Die Porträtierten in meiner Arbeit entstammen oft meinem unmittelbarem Umfeld und ich nehme sie so, wie sie sind, zumeist auf der Suche nach Selbstbestimmtheit und Individualität. Auf dieser Suche spielen auch die Identifikationen mit Geschlechterrollen und die eigene Sexualität ein Rolle, so wie in der Zeichnung „Two Boys Kissing“. In unserer Gegenwart lösen sich Geschlechterrollen allmählich auf, eine Entwicklung, die immer viel zu langsam vonstatten geht, denn erst wenn wir uns davon befreien, kann eine wirkliche Gleichberechtigung der Geschlechter erreicht werden. Dabei muss der Mann sich ebenso emanzipieren von seiner Rolle wie die Frau. In meiner Serie „Beautyqueen“ geht es darum, wie kleine Kinder schon sehr frühzeitig in eine Rolle gedrängt und sexualisiert werden und dann geschminkt und frisiert wie erwachsene Frauen wie hilflose Puppen wirken.

Der Schriftsteller, Psychologe und Psychoanalytiker Arno Gruen lädt uns mit seinem Buch “Der Fremden in uns” zu einen Zusammentreffen ein. Wenn ich Ihre Malereien sehe, stellt sich mir ebenfalls die Frage nach dem Zusammentreffen. Müssen wir gegen unserem Schicksal sein? Was liegt unter unseren Masken?

Ja durchaus kann man die Kunst als eine Einladung betrachten, sich selbst kennenzulernen.

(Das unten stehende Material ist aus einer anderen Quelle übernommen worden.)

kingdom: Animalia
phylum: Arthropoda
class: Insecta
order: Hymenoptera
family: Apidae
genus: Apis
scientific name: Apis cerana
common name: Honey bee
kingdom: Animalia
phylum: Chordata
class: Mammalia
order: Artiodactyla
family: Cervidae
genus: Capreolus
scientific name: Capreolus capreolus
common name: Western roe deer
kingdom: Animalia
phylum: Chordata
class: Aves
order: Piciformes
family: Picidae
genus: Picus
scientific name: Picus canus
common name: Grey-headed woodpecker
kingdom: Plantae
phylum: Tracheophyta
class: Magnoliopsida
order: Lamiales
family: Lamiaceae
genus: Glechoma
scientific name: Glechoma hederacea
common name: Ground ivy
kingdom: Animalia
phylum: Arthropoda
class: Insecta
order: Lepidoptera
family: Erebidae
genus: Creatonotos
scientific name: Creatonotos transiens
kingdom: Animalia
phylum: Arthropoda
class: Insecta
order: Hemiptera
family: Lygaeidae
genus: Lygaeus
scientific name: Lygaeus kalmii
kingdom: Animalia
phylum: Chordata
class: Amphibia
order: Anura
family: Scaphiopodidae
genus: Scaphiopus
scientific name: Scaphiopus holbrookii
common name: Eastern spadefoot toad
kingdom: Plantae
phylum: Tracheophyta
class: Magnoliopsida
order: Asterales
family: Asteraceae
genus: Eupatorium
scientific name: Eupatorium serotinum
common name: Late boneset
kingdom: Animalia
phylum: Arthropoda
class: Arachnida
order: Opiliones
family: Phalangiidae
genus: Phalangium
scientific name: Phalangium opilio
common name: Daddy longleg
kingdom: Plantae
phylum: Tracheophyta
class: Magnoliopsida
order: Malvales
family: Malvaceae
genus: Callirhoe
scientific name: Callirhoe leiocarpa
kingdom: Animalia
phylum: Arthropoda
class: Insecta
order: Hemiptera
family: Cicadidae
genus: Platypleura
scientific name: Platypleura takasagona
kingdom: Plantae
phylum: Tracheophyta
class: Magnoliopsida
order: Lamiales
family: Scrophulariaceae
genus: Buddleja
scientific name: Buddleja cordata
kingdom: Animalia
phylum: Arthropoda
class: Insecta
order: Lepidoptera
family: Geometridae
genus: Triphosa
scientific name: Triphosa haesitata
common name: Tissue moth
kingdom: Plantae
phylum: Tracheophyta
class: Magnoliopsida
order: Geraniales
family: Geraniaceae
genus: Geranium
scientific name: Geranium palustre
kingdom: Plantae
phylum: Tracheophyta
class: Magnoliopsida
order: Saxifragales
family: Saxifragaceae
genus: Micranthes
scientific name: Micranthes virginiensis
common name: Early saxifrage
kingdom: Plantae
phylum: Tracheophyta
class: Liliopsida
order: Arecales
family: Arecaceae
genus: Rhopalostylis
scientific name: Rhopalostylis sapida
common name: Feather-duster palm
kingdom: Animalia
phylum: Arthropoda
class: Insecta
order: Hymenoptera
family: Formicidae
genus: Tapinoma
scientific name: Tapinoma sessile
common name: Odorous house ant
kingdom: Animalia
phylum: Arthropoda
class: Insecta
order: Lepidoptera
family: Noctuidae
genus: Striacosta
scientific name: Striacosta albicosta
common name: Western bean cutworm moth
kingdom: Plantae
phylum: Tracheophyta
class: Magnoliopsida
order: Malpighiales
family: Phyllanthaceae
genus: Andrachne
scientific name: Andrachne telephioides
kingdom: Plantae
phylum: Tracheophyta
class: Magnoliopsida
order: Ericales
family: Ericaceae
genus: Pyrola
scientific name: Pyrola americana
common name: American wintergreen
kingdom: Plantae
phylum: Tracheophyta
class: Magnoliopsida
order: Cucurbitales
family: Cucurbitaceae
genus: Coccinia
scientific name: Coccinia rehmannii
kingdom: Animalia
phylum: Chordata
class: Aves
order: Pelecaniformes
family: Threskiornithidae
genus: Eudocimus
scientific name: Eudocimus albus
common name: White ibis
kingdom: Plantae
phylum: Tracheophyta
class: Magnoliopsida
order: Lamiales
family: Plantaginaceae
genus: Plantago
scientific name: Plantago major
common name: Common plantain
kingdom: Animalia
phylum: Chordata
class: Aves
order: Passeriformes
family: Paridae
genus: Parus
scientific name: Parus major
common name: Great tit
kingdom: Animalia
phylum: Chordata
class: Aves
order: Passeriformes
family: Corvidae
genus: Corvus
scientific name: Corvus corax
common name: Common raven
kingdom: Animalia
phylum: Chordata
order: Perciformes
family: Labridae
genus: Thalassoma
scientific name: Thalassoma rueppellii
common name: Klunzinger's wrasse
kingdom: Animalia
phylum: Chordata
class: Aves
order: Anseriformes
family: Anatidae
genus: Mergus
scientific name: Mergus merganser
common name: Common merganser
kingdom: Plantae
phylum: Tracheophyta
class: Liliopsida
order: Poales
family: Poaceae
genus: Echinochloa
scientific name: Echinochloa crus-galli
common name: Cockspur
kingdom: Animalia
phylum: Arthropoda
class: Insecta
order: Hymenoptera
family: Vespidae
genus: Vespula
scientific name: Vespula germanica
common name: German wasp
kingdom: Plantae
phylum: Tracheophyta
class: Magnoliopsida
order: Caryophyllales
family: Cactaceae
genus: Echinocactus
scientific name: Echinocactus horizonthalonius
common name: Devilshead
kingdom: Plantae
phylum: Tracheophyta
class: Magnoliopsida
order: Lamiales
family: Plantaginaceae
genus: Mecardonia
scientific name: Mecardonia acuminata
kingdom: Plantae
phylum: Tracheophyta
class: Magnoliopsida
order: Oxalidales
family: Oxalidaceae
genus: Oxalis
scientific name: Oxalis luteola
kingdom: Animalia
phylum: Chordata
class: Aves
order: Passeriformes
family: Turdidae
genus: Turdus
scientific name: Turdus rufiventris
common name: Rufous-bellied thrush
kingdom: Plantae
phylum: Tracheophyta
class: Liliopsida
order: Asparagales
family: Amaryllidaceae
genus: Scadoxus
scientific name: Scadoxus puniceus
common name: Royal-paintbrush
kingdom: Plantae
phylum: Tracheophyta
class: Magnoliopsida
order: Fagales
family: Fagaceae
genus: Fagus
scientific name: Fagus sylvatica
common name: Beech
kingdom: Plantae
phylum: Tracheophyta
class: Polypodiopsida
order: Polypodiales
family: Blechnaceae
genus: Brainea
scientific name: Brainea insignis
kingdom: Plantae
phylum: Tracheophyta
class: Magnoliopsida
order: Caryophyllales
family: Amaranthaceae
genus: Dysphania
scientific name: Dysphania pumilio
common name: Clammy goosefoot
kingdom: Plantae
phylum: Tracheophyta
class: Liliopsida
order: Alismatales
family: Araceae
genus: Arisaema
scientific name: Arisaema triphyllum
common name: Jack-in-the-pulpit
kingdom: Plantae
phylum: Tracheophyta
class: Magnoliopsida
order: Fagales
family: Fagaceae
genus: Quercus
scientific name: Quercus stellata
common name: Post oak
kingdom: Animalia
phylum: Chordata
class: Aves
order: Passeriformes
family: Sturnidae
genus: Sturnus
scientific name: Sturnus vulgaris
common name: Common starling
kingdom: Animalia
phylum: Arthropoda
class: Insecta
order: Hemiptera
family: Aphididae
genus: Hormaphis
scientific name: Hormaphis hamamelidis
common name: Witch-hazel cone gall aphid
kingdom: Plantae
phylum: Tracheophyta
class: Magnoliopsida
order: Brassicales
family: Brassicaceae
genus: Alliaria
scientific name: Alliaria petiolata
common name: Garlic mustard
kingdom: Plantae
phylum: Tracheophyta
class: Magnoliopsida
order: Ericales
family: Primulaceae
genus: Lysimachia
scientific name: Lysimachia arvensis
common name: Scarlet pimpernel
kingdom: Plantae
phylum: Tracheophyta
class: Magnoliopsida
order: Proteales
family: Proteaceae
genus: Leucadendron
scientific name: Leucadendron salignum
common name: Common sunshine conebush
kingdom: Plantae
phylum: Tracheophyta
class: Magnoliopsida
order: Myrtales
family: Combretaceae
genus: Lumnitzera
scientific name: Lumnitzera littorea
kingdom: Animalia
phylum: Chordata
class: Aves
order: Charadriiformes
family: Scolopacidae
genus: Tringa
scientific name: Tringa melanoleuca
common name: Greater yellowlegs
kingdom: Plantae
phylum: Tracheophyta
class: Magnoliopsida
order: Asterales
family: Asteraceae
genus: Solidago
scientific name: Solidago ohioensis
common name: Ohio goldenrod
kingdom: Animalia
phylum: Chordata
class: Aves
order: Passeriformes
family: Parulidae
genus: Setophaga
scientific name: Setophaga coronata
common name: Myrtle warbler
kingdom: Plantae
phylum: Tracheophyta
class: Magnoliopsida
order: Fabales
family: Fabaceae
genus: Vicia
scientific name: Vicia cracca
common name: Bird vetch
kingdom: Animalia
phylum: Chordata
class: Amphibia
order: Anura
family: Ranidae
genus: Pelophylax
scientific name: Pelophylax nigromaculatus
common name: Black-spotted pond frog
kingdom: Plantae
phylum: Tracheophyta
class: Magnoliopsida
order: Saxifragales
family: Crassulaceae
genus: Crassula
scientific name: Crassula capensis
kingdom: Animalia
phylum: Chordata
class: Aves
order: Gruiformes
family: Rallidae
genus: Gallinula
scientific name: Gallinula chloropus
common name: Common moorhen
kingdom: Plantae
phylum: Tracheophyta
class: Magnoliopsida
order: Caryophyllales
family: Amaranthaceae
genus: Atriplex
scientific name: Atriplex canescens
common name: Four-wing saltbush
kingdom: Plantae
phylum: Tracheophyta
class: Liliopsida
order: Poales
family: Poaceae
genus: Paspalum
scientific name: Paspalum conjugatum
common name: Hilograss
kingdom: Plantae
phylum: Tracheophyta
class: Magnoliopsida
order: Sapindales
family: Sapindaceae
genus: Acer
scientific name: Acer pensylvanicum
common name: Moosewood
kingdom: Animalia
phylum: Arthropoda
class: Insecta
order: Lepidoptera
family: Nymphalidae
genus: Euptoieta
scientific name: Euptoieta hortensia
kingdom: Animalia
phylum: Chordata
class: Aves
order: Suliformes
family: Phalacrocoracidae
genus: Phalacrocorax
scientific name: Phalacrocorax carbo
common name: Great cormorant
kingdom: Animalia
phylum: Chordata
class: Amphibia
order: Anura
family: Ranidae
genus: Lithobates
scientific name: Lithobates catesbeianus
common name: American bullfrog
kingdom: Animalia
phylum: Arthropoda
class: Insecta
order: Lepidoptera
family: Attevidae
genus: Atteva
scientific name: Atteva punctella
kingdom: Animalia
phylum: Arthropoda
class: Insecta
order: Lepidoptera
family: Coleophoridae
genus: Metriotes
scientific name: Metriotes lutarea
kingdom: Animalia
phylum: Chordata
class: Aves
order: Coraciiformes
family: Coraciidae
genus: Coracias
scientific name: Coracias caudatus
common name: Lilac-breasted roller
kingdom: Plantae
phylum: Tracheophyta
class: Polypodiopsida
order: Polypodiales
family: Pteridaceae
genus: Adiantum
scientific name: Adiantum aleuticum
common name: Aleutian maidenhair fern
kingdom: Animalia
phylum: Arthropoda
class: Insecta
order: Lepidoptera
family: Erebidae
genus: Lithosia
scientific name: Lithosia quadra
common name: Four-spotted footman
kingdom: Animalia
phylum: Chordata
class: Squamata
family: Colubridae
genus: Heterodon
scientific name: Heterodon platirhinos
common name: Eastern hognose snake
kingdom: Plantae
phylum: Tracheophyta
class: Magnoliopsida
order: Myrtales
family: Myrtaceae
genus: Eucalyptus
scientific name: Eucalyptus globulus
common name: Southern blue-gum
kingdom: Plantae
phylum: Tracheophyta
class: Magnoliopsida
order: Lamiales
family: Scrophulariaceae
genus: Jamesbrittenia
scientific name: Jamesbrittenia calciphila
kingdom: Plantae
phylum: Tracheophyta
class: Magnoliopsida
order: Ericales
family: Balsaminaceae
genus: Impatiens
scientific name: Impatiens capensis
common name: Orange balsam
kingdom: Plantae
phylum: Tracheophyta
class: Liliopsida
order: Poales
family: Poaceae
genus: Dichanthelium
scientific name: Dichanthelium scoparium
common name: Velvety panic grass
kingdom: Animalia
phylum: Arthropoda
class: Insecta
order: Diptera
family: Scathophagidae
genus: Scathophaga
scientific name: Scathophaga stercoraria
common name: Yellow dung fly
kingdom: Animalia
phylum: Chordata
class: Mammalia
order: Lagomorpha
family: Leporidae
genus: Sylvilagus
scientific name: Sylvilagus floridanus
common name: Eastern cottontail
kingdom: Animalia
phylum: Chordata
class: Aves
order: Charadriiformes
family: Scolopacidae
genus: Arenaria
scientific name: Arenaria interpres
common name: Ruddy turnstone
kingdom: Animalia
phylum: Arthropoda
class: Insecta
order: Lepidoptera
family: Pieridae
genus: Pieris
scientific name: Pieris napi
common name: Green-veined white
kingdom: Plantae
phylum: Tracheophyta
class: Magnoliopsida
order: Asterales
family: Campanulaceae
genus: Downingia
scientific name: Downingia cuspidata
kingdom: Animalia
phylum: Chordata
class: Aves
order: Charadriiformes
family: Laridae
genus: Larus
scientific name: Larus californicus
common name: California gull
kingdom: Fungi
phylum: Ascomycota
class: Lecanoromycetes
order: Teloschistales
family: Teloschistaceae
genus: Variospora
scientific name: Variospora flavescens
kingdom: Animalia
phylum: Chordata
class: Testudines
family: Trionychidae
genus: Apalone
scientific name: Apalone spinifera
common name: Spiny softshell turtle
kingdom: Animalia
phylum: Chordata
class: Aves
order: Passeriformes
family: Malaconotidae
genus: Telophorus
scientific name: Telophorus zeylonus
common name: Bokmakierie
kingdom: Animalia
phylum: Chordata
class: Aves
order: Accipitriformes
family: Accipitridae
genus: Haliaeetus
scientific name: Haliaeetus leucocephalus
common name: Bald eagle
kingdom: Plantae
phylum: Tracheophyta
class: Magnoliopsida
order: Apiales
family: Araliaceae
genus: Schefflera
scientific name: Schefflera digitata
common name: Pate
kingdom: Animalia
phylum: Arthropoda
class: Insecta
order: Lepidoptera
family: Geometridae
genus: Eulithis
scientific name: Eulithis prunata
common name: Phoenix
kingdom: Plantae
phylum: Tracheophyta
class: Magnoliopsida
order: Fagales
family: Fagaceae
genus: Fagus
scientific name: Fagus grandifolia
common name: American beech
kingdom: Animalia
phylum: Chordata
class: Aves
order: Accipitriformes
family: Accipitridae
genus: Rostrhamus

Ein Kunstwerk kann den Betrachter widerspiegeln und tief verborgene Gefühle freilegen, es kann ein Ventil sein, ein Pfad, der uns zu uns führt, zu unseren Ängsten, Träumen, Sehnsüchten, Hoffnungen. Es ist ein Prozess der Bewusstwerdung und eine Form, sich mit sich selber auseinanderzusetzen. Kunst in ihren vielfältigen Formen und Ausdrucksweisen ist für uns Menschen essenziell.